There are different ways to make hydrogen, each with its own effects on the environment and costs¹⁰. Most hydrogen now is “grey hydrogen” from natural gas, which is bad for the environment¹⁰.

“Blue hydrogen” is made with technology to capture and store carbon, making it better for the planet¹⁰. “Green hydrogen” is the cleanest option, made from renewable energy, but it’s still more expensive¹⁰.

“Pink hydrogen” is made with nuclear power, which is low-carbon, but its sustainability depends on the nuclear power and waste handling¹⁰.

Hydrogen’s versatility as an energy carrier is clear¹⁰. It can be used in fuel cells, stored for renewable energy, and made into chemicals and fuels¹⁰. Making more green hydrogen will be key to a sustainable energy future¹⁰.

Applications of Hydrogen Energy

Hydrogen has many uses that help reduce carbon emissions in different areas¹¹. Most of the hydrogen used in the U.S. goes to industries for refining oil, treating metals, making fertilizer, and processing food¹¹. Refineries use it to cut down sulfur in fuels¹¹. Biofuel makers use it to create a renewable diesel called HVO¹¹.

Hydrogen for Transportation

Hydrogen powers fuel cell electric vehicles (FCEVs), offering a clean choice over traditional cars¹¹. By March 2024, the U.S. had about 210 fuel cell electric power generators at 151 sites, with a total capacity of 384 megawatts¹¹. But in 2022, fuel cells only made less than 1% of the U.S.’s electricity¹¹. The country has around 60 hydrogen stations, all in California¹¹.

Hydrogen for Heating and Electricity Generation

Hydrogen can warm buildings and make electricity. Some U.S. power plants plan to use a mix of natural gas and hydrogen in their turbines, like the Long Ridge project in Ohio¹¹. NASA has the biggest liquid hydrogen tanks, showing hydrogen’s potential in storing energy¹¹. The Advanced Clean Energy Storage project in Utah aims to store large amounts of renewable hydrogen for long-term energy use¹¹.

Hydrogen for Industrial Processes

Hydrogen is also used in many industrial processes¹¹. It helps make ammonia and steel, among other things¹². It’s seen as a clean option for industries like steel and cement making¹².

Hydrogen can help cut emissions in hard-to-decarbonize sectors¹². But, we must think about how making hydrogen affects the environment¹². Billions of dollars are being invested in hydrogen tech, making green and blue hydrogen key for a sustainable future¹²¹³.

“Hydrogen has the potential to play a significant role in decarbonizing sectors where reducing emissions is particularly challenging.”

Environmental Benefits of Hydrogen

Using hydrogen as an energy source has big environmental benefits.
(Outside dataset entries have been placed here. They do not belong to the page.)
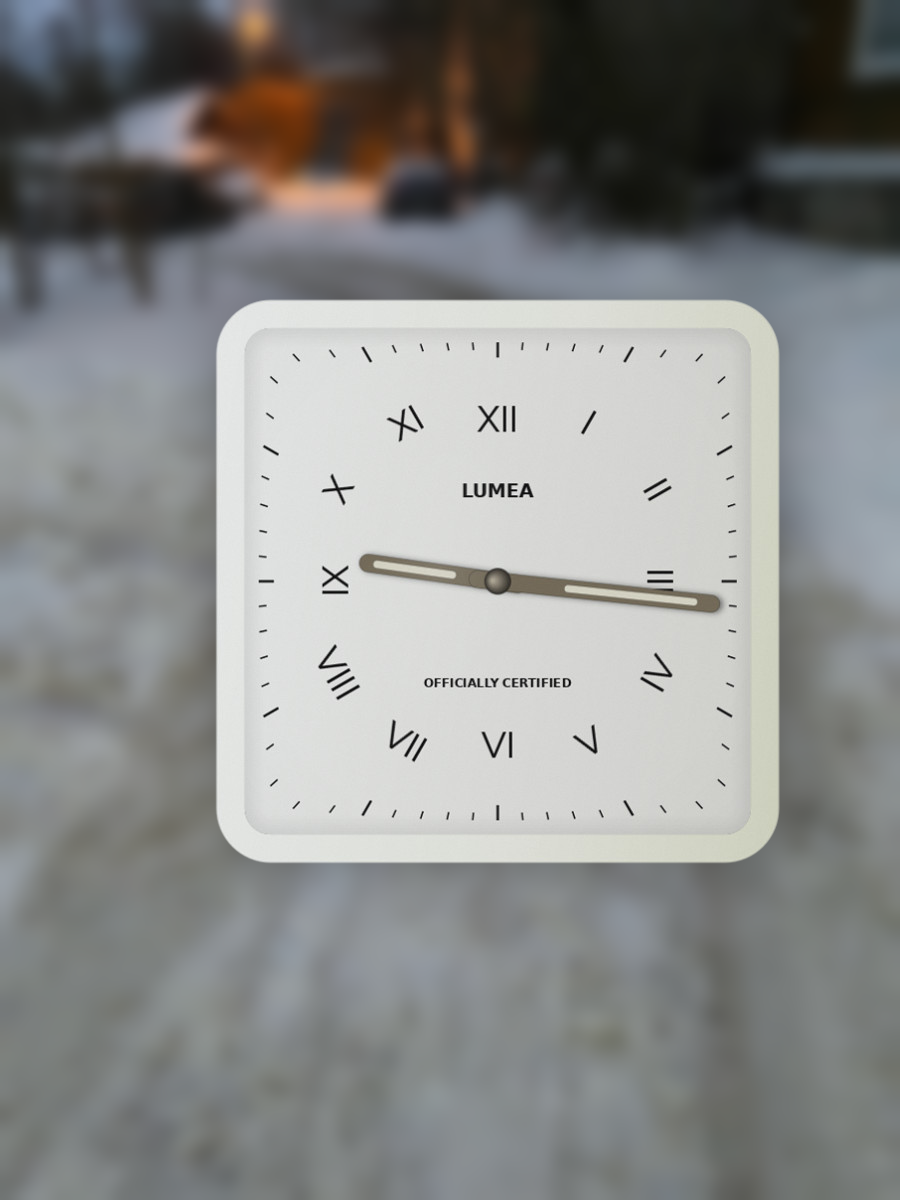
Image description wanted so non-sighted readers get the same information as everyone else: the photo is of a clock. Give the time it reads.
9:16
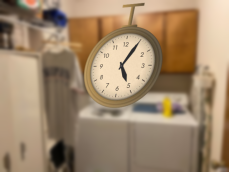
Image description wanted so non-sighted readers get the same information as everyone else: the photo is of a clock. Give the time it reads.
5:05
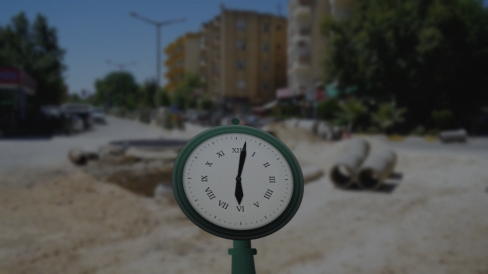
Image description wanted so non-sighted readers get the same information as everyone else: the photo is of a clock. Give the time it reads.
6:02
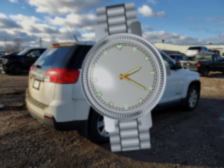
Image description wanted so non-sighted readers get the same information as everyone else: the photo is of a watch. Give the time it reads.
2:21
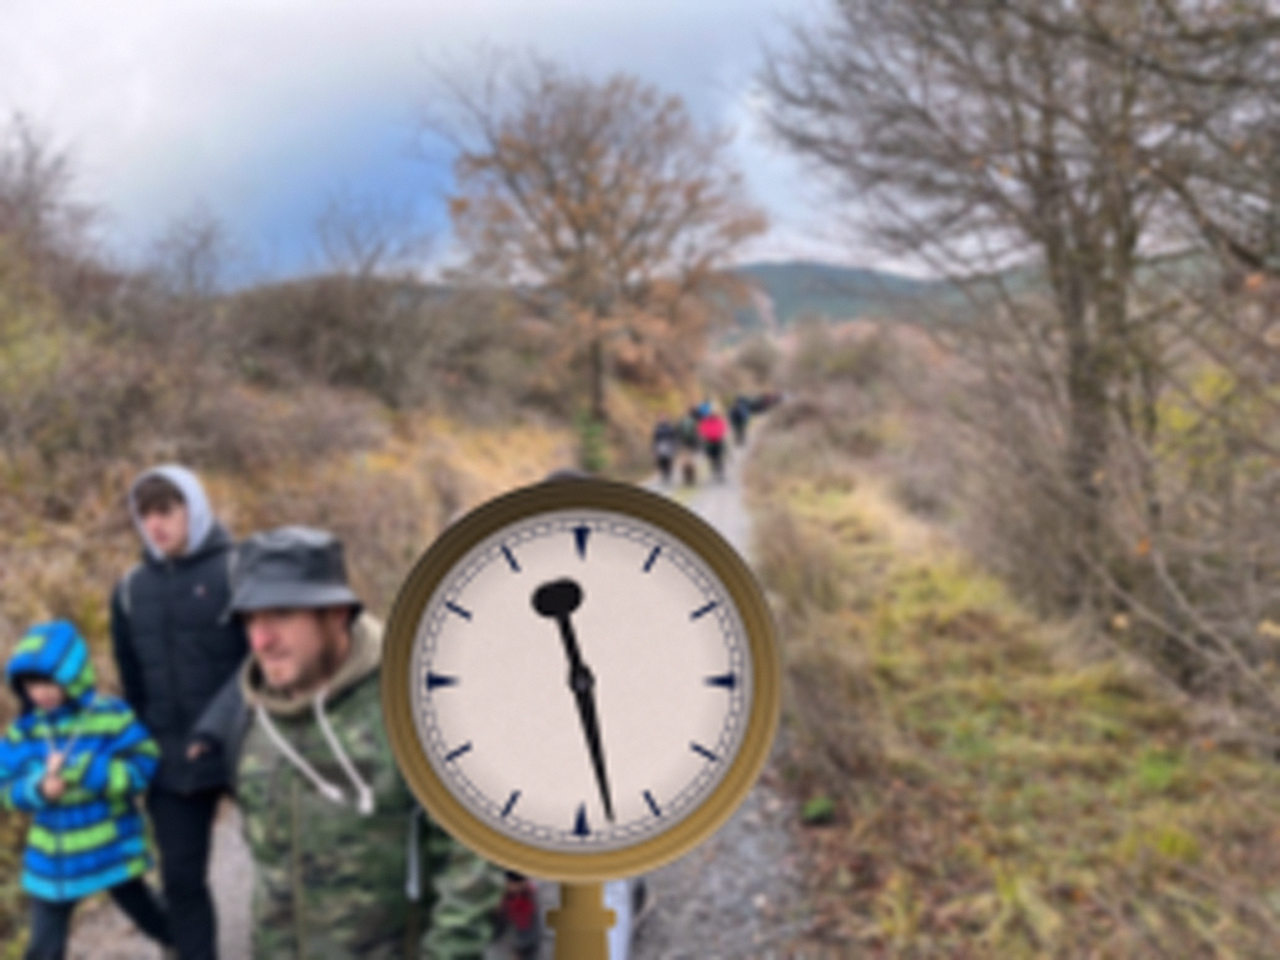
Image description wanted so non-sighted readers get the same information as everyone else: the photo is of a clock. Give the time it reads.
11:28
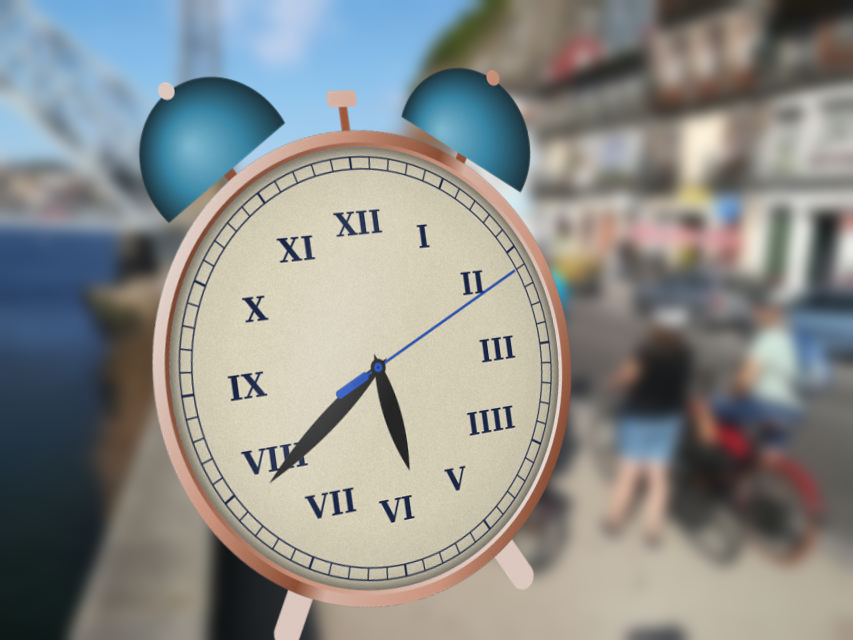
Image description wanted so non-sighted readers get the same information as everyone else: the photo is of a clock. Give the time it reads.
5:39:11
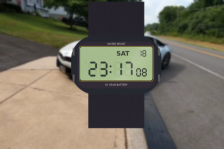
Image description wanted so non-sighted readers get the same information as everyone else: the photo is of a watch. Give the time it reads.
23:17:08
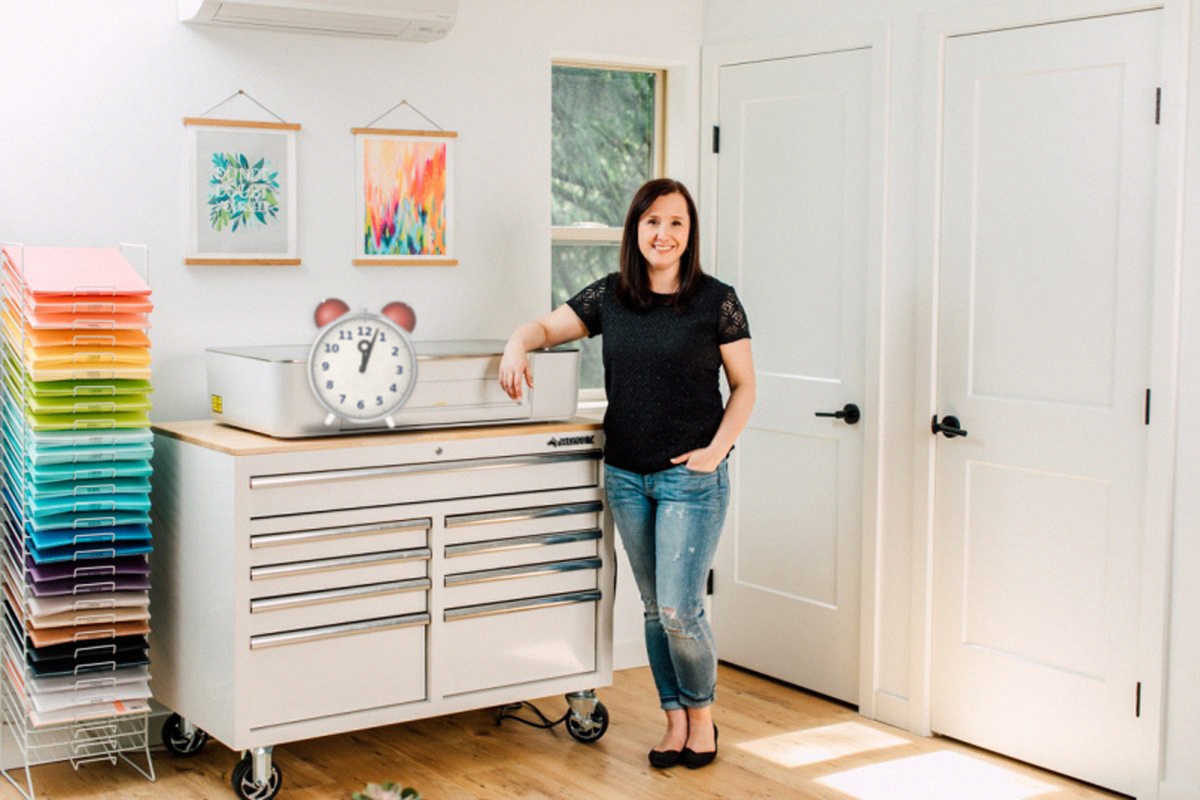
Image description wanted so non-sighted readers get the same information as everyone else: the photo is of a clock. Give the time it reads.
12:03
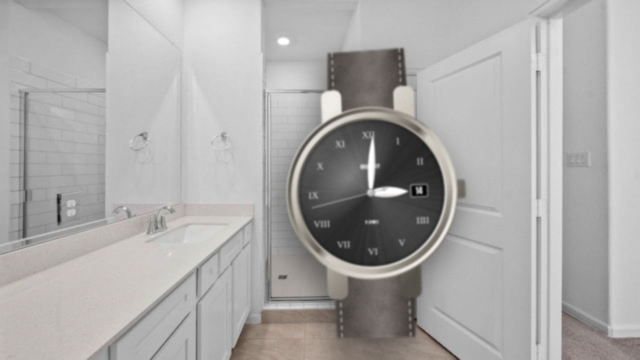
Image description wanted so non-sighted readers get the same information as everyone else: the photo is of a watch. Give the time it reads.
3:00:43
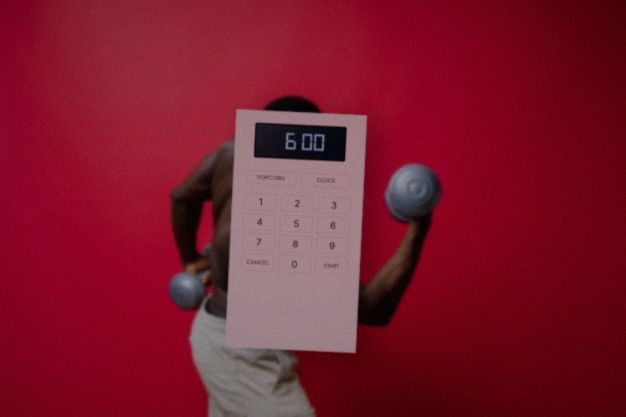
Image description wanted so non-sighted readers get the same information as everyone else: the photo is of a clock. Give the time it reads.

When burned, it only makes water, with no carbon dioxide emissions¹⁴. This makes hydrogen a clean fuel that can cut down on air pollution and greenhouse gas emissions compared to fossil fuels¹⁴. Plus, making hydrogen from renewable sources like water makes it even better for the planet, making it a key part of a sustainable energy future¹⁵.

Hydrogen can greatly help clean up the transportation sector, which uses a lot of energy and emits a lot of pollution¹⁴. Right now, transportation is responsible for about one-third of U.S. carbon dioxide emissions¹⁴. Using hydrogen-powered vehicles could cut those emissions way down¹⁴. Plus, these vehicles could go over 300 miles on a single fill-up¹⁴, making them a good alternative to traditional cars.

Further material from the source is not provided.